§ Collected material:
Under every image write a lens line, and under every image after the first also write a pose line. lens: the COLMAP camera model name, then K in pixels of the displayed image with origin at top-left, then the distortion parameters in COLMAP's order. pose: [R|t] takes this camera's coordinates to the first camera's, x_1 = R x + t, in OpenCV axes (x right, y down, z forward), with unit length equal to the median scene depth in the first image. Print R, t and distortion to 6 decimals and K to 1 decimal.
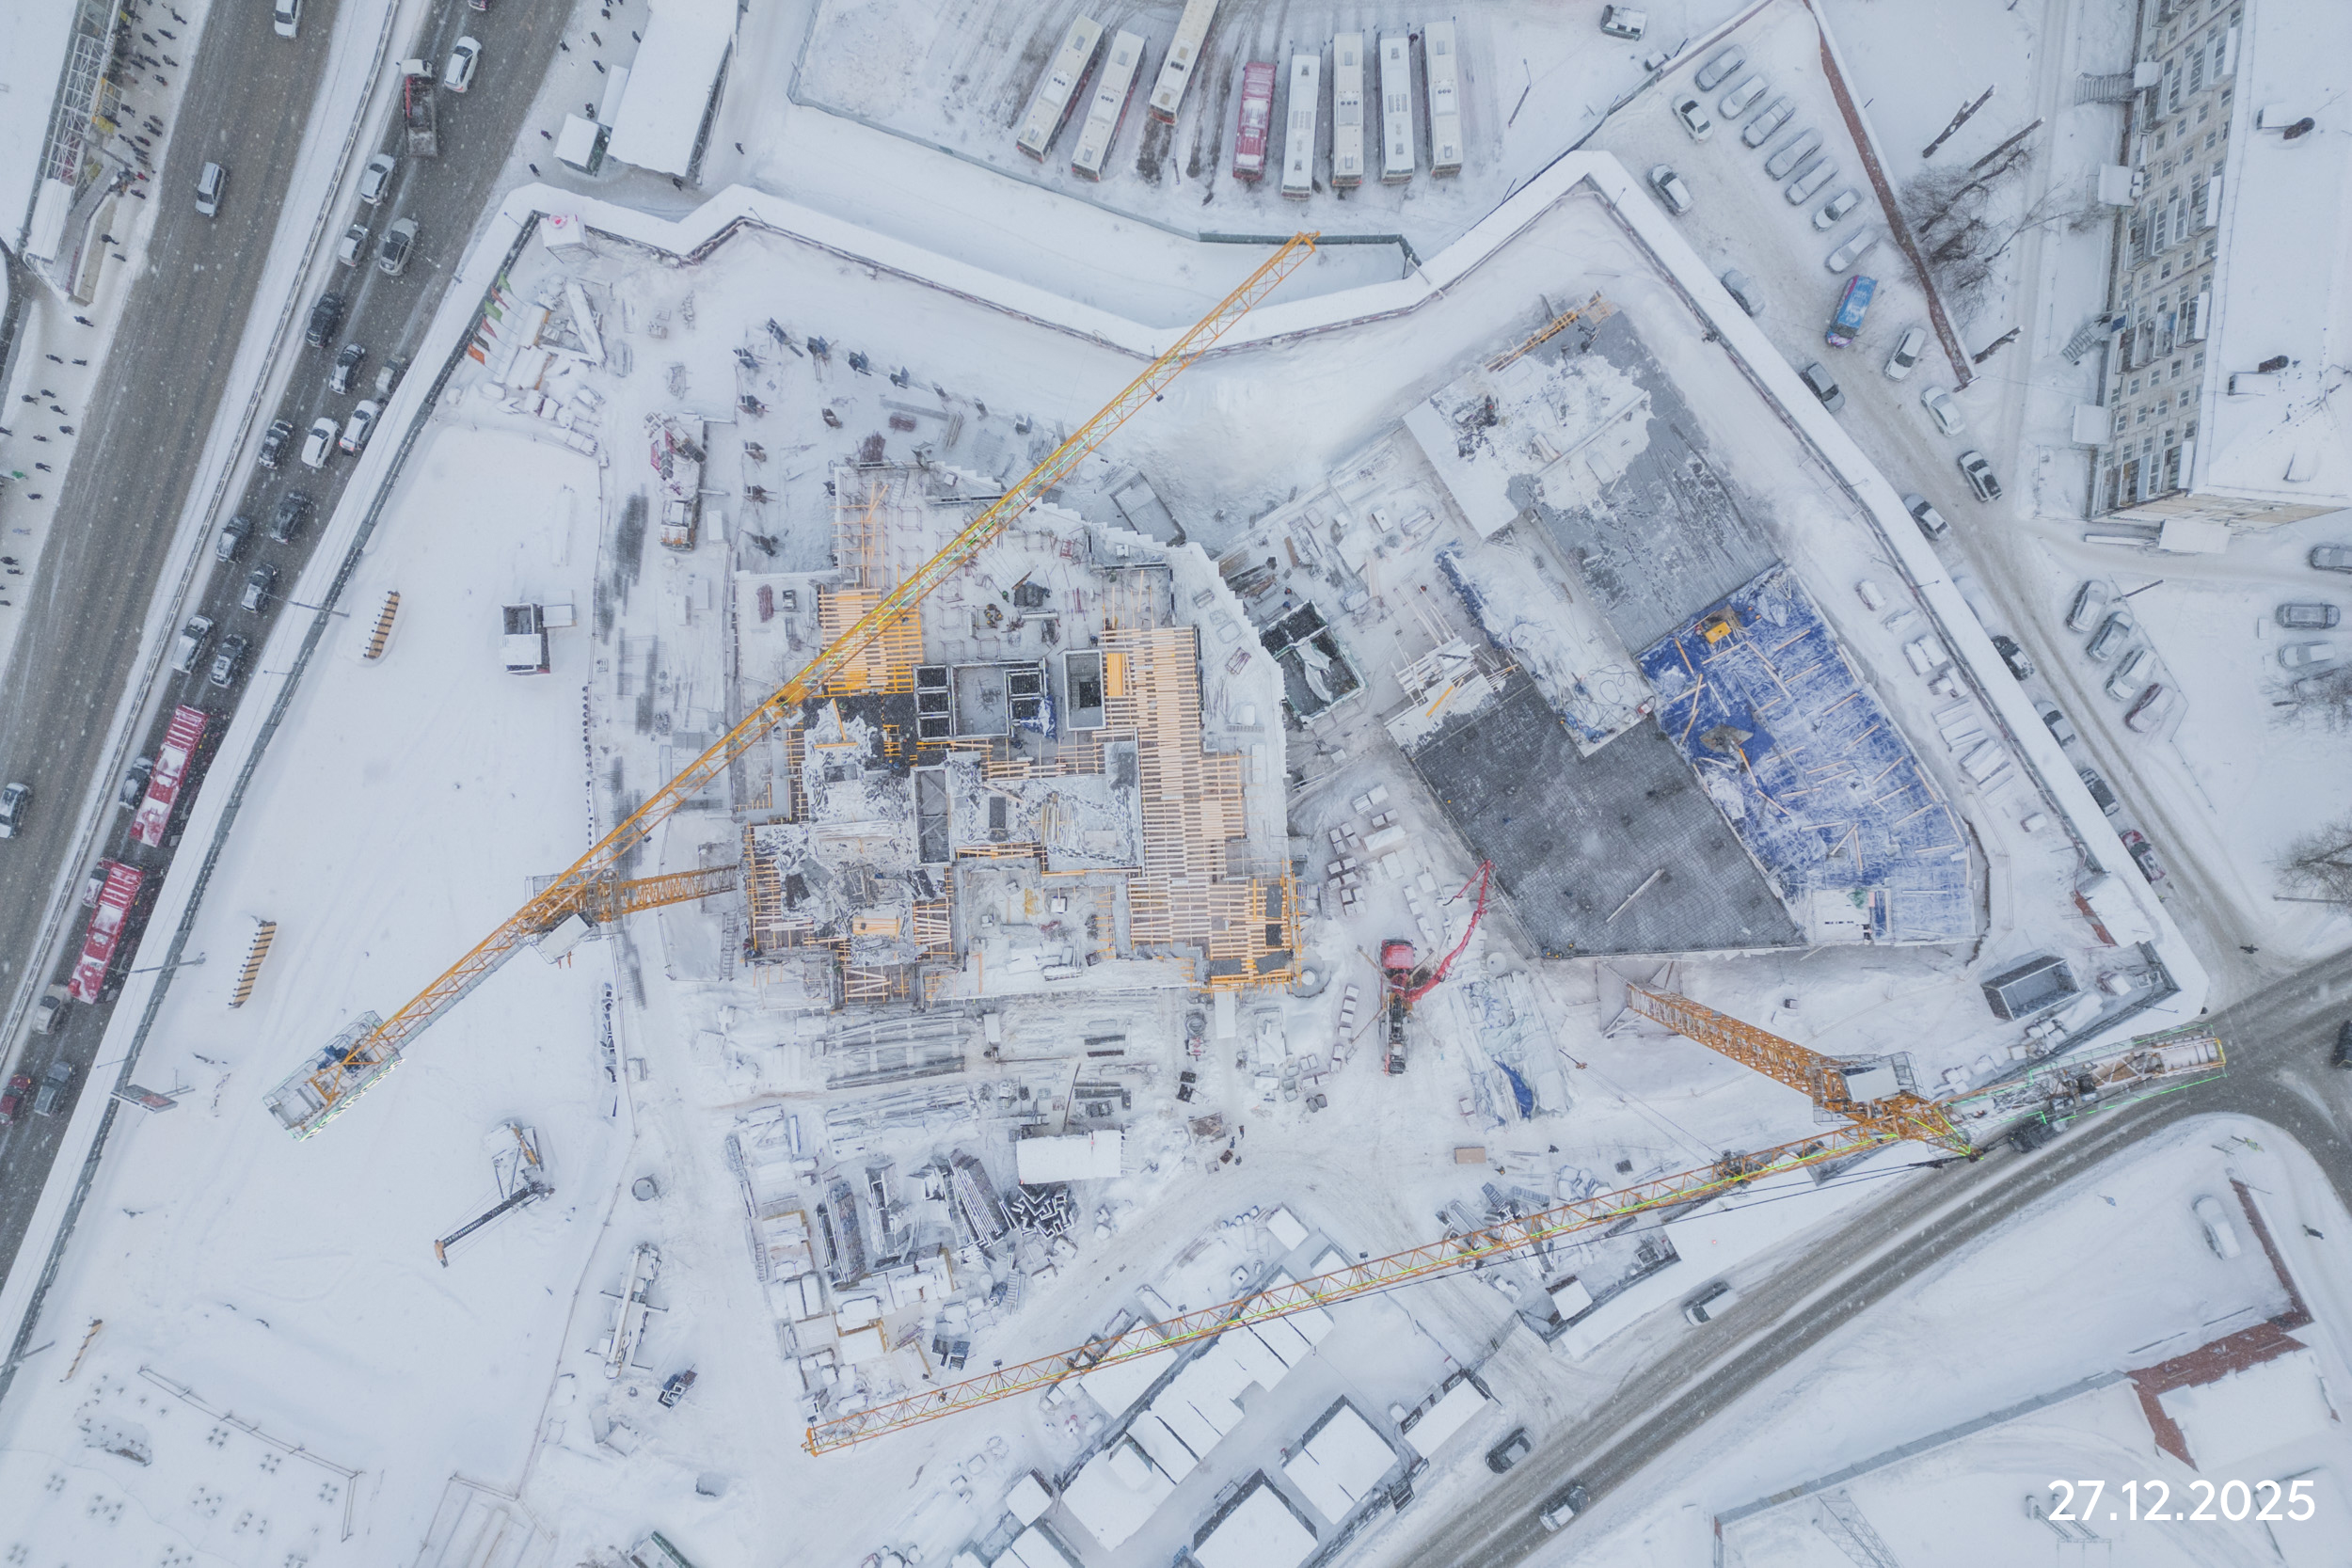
lens RADIAL K [[1577.3, 0, 1176.0], [0, 1577.3, 784.0], [0, 0, 1]] dist [0.170496, -0.278047]
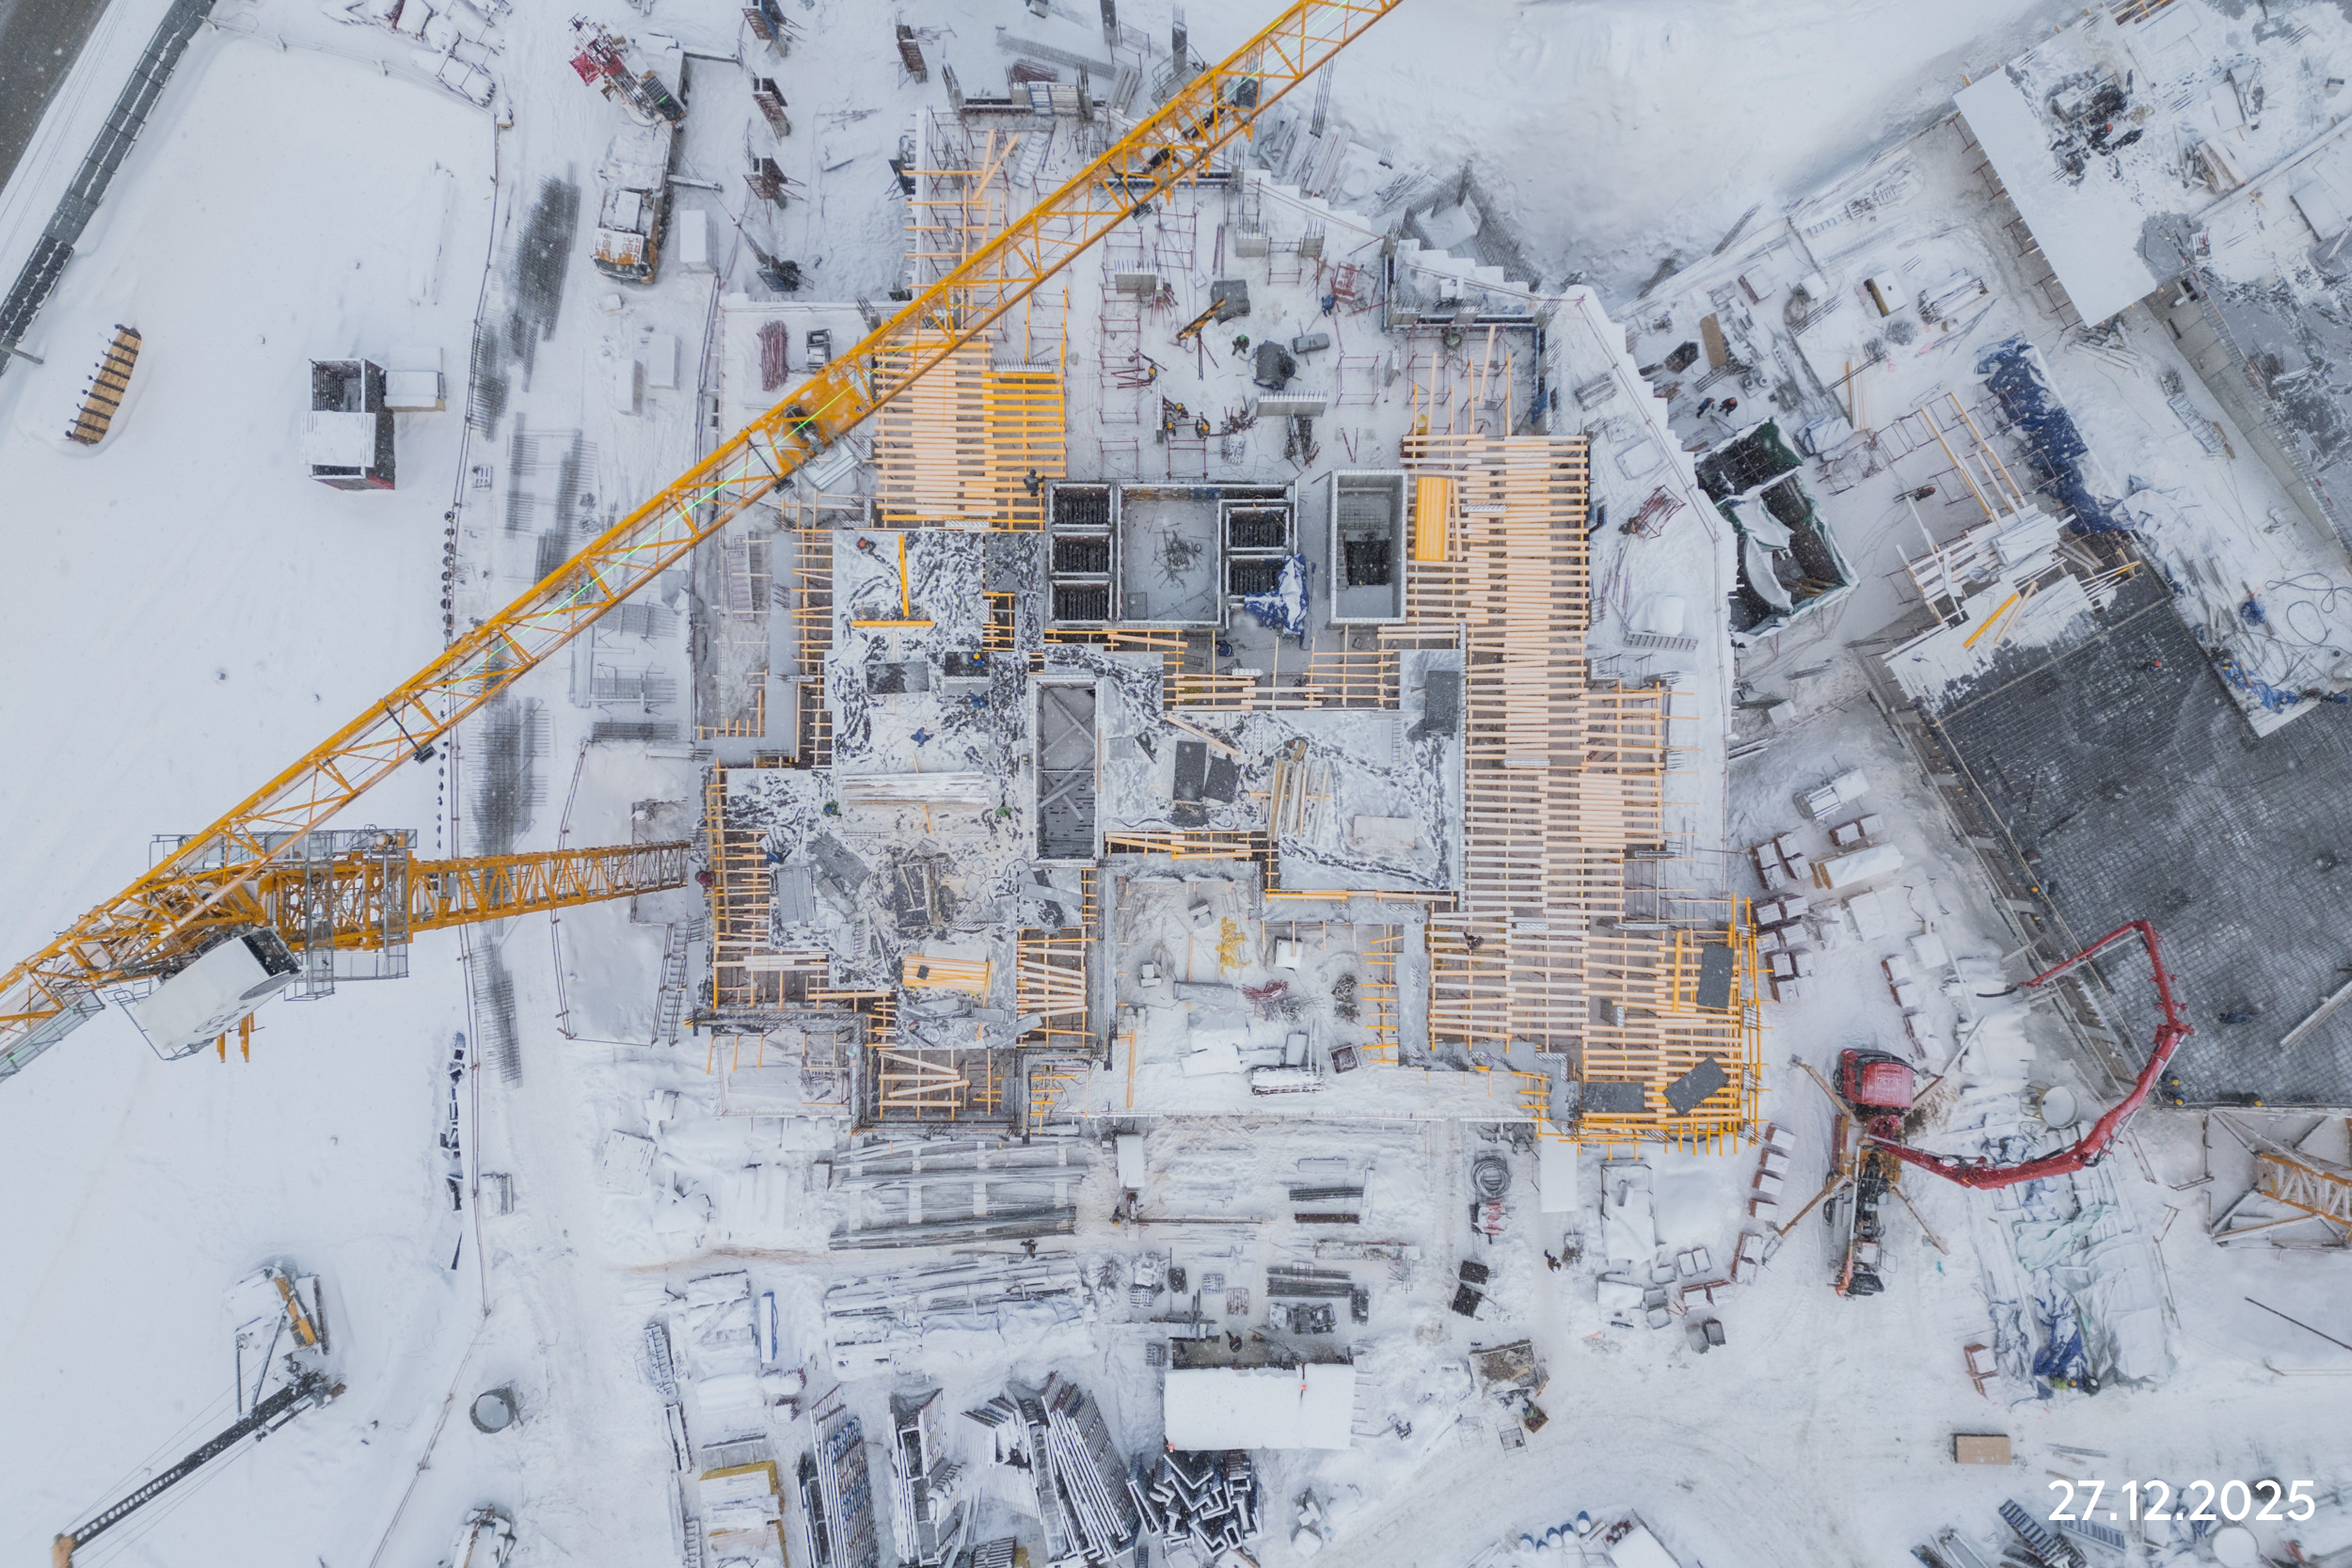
lens RADIAL K [[1622.6, 0, 1176.0], [0, 1622.6, 784.0], [0, 0, 1]] dist [0.109601, -0.093900]
pose [[0.998151, 0.060737, -0.002224, -0.107767], [-0.060747, 0.998142, -0.004806, 0.023425], [0.001928, 0.004932, 0.999986, 0.430187]]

§ Aim of the task: Output the listing above exactly as it stands; no picture should appear.

§ Answer for the task:
Under every image write a lens line, and under every image after the first also write a pose line. lens: the COLMAP camera model name, then K in pixels of the displayed image with origin at top-left, then the distortion parameters in COLMAP's order. pose: [R|t] takes this camera's coordinates to the first camera's, x_1 = R x + t, in OpenCV axes (x right, y down, z forward), with unit length equal to the median scene depth in the first image. Print R, t and distortion to 6 decimals and K to 1 decimal.
lens RADIAL K [[1577.3, 0, 1176.0], [0, 1577.3, 784.0], [0, 0, 1]] dist [0.170496, -0.278047]
lens RADIAL K [[1622.6, 0, 1176.0], [0, 1622.6, 784.0], [0, 0, 1]] dist [0.109601, -0.093900]
pose [[0.998151, 0.060737, -0.002224, -0.107767], [-0.060747, 0.998142, -0.004806, 0.023425], [0.001928, 0.004932, 0.999986, 0.430187]]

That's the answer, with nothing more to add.